In the 20th century traffic would always dry up in the last few kilometres before an international frontier. But at the main crossing point between eastern France and southern Germany there’s a constant flow of cars, trucks, trams, trains and bikes making a mockery of the politicians’ careful boundary drawing.
The symbol here is the Passarelle des Deux Rives: a footbridge connecting park land on the sides of the divide, bringing people together. Or, in your case and mine, not.
An invisible frontier, a force field powered by legislation, keeps British travellers in Germany – rapidly becoming a last refuge as neighbouring nations have had quarantine exemptions erased.
The corona curtain brings significant financial penalties for the traveller.
This year Luxembourg became the first country in the world to provide free nationwide public transport. A blissful, budget-preserving 50-mile journey by bus and train could take you from the northernmost point in the Grand Duchy to the southeastern corner – better known as Schengen.
The village where Luxembourg meets France and Germany was chosen for its geo-political significance – the ideal place to sign a treaty designed to create a Europe without frontiers.
The 35th anniversary of the Schengen Agreement passed without comment in June this year. One of the countless advantages of erasing borders is that consumers can avail of international competition.
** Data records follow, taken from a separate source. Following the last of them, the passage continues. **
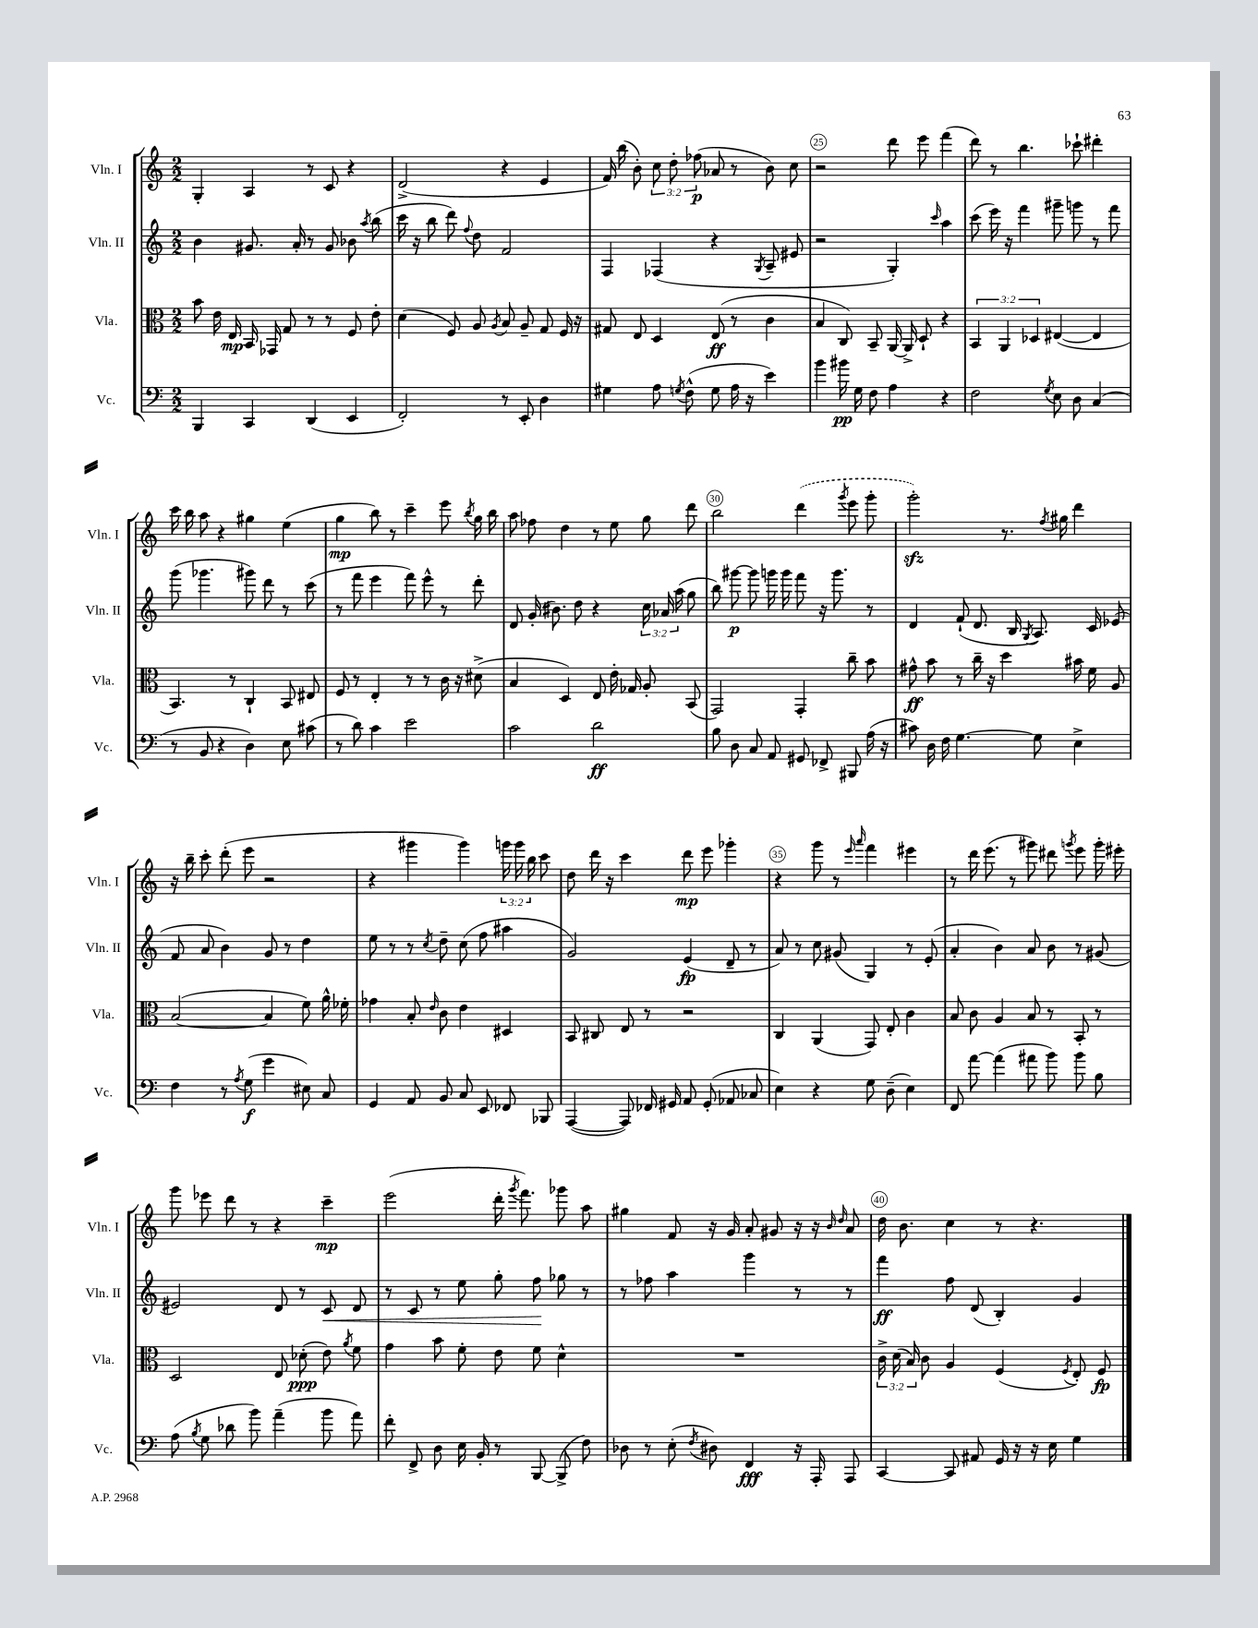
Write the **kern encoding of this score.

**kern	**kern	**kern	**kern
*staff4	*staff3	*staff2	*staff1
*clefF4	*clefC3	*clefG2	*clefG2
*k[]	*k[]	*k[]	*k[]
*M2/2	*M2/2	*M2/2	*M2/2
4BBB/	8b\	4b\	4G'/
.	16e\	.	.
.	16E/	.	.
4CC/	16BB/	8.g#/	4A/
.	16GG-/	.	.
.	8G/	.	.
.	.	16a'/	.
(4DD/	8r	8r	8r
.	8r	8g#/	8c/
4EE/	8F/	8b-\	4r
.	.	8qaa/	.
.	8e'\	(8bb\	.
=	=	=	=
2FF'/)	(4d\	16ccc\	(2d^/
.	.	16r	.
.	.	8bb\	.
.	8F/)	8ddd\)	.
.	.	8qqff/	.
.	8A/	8dd\	.
.	8qA/	.	.
8r	8B/	2f/	4r
8EE'/	8A~/	.	.
4D\	8G/	.	4e/
.	16F/	.	.
.	16r	.	.
=	=	=	=
4G#\	8G#/	4F/	16f/)
.	.	.	(16bb\
.	8E/	.	8b'\)
8A\	4D/	(4F-/	12cc\
.	.	.	12dd'\
8qG/	.	.	.
(8F^^\	.	.	.
.	.	.	(12ff-\
8G\	(8E/	4r	8a-/
16A\	8r	.	8r
16r	.	.	.
.	.	8qG/	.
4e\)	4c\	8A~/	8b\)
.	.	8e#/	8cc\
=	=	=	=
4b\	4B/	2r	2r
16b#\	8C/)	.	.
16G\	.	.	.
8F\	8BB~/	.	.
4A\	[16AA/	4G'/)	8ddd\
.	16AA^/]	.	.
.	8D`/	.	8eee\
.	.	16qqccc/	.
4r	4r	4aa\	(4fff\
=	=	=	=
2F\	6BB/	(8ccc\	8ddd\)
.	.	16eee\)	8r
.	6AA/	.	.
.	.	16r	.
.	.	4fff\	4.bb\
.	6D-/	.	.
8qG/	.	.	.
8E\	([4E#/	8ggg#~\	.
8D\	.	8ggg\	8ccc-`\
(4C/	4E#/]	8r	4ddd#'\
.	.	8fff\	.
=	=	=	=
8r	4.BB/)	(8ggg\	16ccc\
.	.	.	16bb\
8BB/	.	4.ggg-\	8aa\
4r	.	.	4r
.	8r	.	.
4D\)	4C`/	8ggg#\)	4gg#\
.	.	8ddd\	.
8E\	8BB/	8r	(4ee\
(8c#\	8E#/	(8ccc\	.
=	=	=	=
8r	8F/	8r	4gg\
8d\)	8r	8fff\	.
4c\	4E'/	4eee\	8bb\)
.	.	.	8r
2e\	8r	8fff\)	4ccc~\
.	8r	8eee^^\	.
.	16c\	8r	8eee\
.	16r	.	.
.	.	.	8qbb/
.	(8d#^\	8ddd'\	16gg\
.	.	.	16bb\
=	=	=	=
2c\	4B/	8d/	8aa\
.	.	(16g'/	8ff-\
.	.	8.b#\)	.
.	4D/)	.	4dd\
.	.	8dd\	.
2d\	8E/	4r	8r
.	16e'\	.	8ee\
.	16G-/	.	.
.	8A'/	24cc\	8gg\
.	.	24a-/	.
.	.	(24aa\	.
.	(8BB/	8gg\	8ddd\
=	=	=	=
8B\	2GG/)	8bb\)	2bb\
8D\	.	[8ggg#\	.
8C/	.	8ggg#\]	.
8AA/	.	16ggg\	.
.	.	16ggg\	.
8GG#/	4GG'/	8fff\	(4ddd\
8FF-^/	.	16r	.
.	.	8.ggg\	.
.	.	.	8qggg/
8BBB#/	8cc~\	.	8eee\
(16A\	8b\	8r	8ggg'\
16r	.	.	.
=	=	=	=
8c#\)	8g#^^\	4d/	2ggg'\)
16D\	8b\	.	.
16F\	.	.	.
[4.G\	8r	(8f`/	.
.	16cc~\	8.d/	.
.	16r	.	.
.	4dd\	.	8.r
.	.	16B/	.
.	.	8qG/	.
8G\]	.	8.A/)	.
.	.	.	8qff/
.	.	.	16gg#\
4E^\	16b#\	.	4ddd\
.	16f\	16c/	.
.	8A/	(8e-/	.
=	=	=	=
4F\	([2B/	8f/	16r
.	.	.	16bb~\
.	.	8a/	8ccc'\
8r	.	4b\)	(8ddd'\
8qA/	.	.	.
(8G\	.	.	8eee\
4g\	4B/]	8g/	2r
.	.	8r	.
8E#\)	8f\)	4dd\	.
8C/	16a^^\	.	.
.	16f-'\	.	.
=	=	=	=
4GG/	4g-\	8ee\	4r
.	.	8r	.
8AA/	8B'/	8r	4ggg#\
.	16qqe/	8qcc/	.
8BB/	8c\	8dd~\	.
8C/	4e\	(8cc\	4ggg#\)
8EE/	.	8ff\	.
8FF-/	4D#/	4aa#\	24ggg\
.	.	.	24ggg\
.	.	.	24bb\
8BBB-/	.	.	8ccc\
=	=	=	=
([4AAA/	8BB/	2g/)	8dd\
.	8C#/	.	16ddd\
.	.	.	16r
8AAA/])	8E/	.	4ccc\
16FF-/	8r	.	.
16GG#/	.	.	.
8AA/	2r	(4e/	8ddd\
(8GG#'/	.	.	8eee\
8AA-/	.	8d~/	4ggg-'\
8C-/	.	8r	.
=	=	=	=
4E\)	4C/	8a/)	4r
.	.	8r	.
4r	(4AA/	8cc\	8ggg\
.	.	(8g#/	8r
.	.	.	16qqeee/
.	.	.	16qqaaa/
8G\	8GG/)	4G/)	4fff\
(8D~\	8E'/	.	.
4E\)	4c\	8r	4eee#\
.	.	(8e'/	.
=	=	=	=
8FF/	8B/	4a'/	8r
[8a\	8c\	.	16ddd\
.	.	.	(8.eee\
(4a\]	4A/	4b\)	.
.	.	.	8r
8a#\	8B/	8a/	8ggg#\)
8b\)	8r	8b\	8ddd#\
.	.	.	8qggg/
8b\	8BB'/	8r	8eee\
8B\	8r	(8g#/	16ggg'\
.	.	.	16eee#'\
=	=	=	=
(8A\	2D/	2e#/)	8ggg\
8qB/	.	.	.
8G\	.	.	8eee-\
8d-\	.	.	8ddd\
8b\)	.	.	8r
(4a~\	8E/	8d/	4r
.	(8d-'\	8r	.
8b\	8e\)	8c/	4ccc~\
.	8qa/	.	.
8a\)	8f\	8d/	.
=	=	=	=
8f'\	4g\	8r	(2eee\
8FF^/	.	8c/	.
8D\	8b\	8r	.
16E\	8f'\	8ee\	.
16BB'/	.	.	.
8r	8e\	8gg'\	16ddd'\
.	.	.	8qggg/
.	.	.	8.fff\)
[8BBB/	8f\	8ff\	.
(8BBB^/]	4d^^\	8gg-\	8ggg-\
8F\)	.	8r	8aa\
=	=	=	=
8D-\	1r	8r	4gg#\
8r	.	8ff-\	.
(8E'\	.	4aa\	8f/
8qF/	.	.	.
8D#\)	.	.	16r
.	.	.	16g/
4FF/	.	4ggg\	8a'/
.	.	.	8g#/
16r	.	8r	16r
16AAA'/	.	.	16r
.	.	.	16qqb/
.	.	.	16qqdd/
8AAA/	.	8r	8a/
=	=	=	=
[4CC/	24c^\	4fff\	16dd\
.	(24d\	.	.
.	.	.	8.b\
.	24B/)	.	.
.	8c\	.	.
8CC/]	4A/	8ff\	4cc\
8AA#/	.	(8d/	.
16GG/	(4F/	4B'/)	8r
16r	.	.	.
16r	.	.	4.r
16E\	.	.	.
.	8qF/	.	.
4G\	8E'/)	4g/	.
.	8F/	.	.
==	==	==	==
*-	*-	*-	*-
On the night I stayed in the riverside town of Breisach, I paid €100 (£92) for a room, when a French hotel tantalisingly nearby wanted only €60 (£55).
Breisach turned out to be priceless. A journey along the Rhine is flanked by highlands on either side: the Black Forest to the east, the Vosges to the west. The valley itself is largely empty of natural features. But Breisach is the exception.
The approach is most agreeable, along a meandering branch line that swerves between the vineyards as the autumn sun anoints the grapes with a final degree of ripeness.
From the town’s humdrum modern skirts, a cobbled lane leads to a hilltop huddle of cottages dominated by the cathedral. The spectacular views had military advantages. As Jerome K Jerome remarked over a century ago: “Whoever the war was between, and whatever it was about, Alt Breisach was bound to be in it.
“Everybody besieged it, most people captured it; the majority of them lost it again; nobody seemed able to keep it.
"Whom he belonged to, and what he was, the dweller in Alt Breisach could never have been quite sure.”
The modern dream of a European order of peace, unity and prosperity is on hold. But the final stop in Germany, Weil-am-Rhein, has plenty of symbolism.
Another international tram, number 8, starts its journey at the railway station. The destination is Basel in Switzerland, and in another act of unity a tram stop has been built on the actual frontier itself.
“To avoid two weeks of self-isolation, British visitors should alight from the rear of tram number 8,” the announcement didn’t actually say. But it was true. Alight at the back, and you are still safely in Germany; get off at the front and you have left the European Union, and a country still regarded as low risk, and instead are in the danger zone of Swiss territory.
It was late. I stayed back, hopped off, and walked towards the great natural frontier of the river. Within five minutes I was almost halfway across the Rhine again, this time nudging up against French territory. Yet in the darkness, all I could see was humanity.
Simon Calder paid £5 for a Ryanair flight from Stansted to Baden Baden, and €42 for an easyJet flight from Dusseldorf to Gatwick.
A regional Baden-Württemberg day ticket, allowing unlimited travel on all public transport except express trains throughout the region costs €24 (£22) for one person or €30 (£27) for two.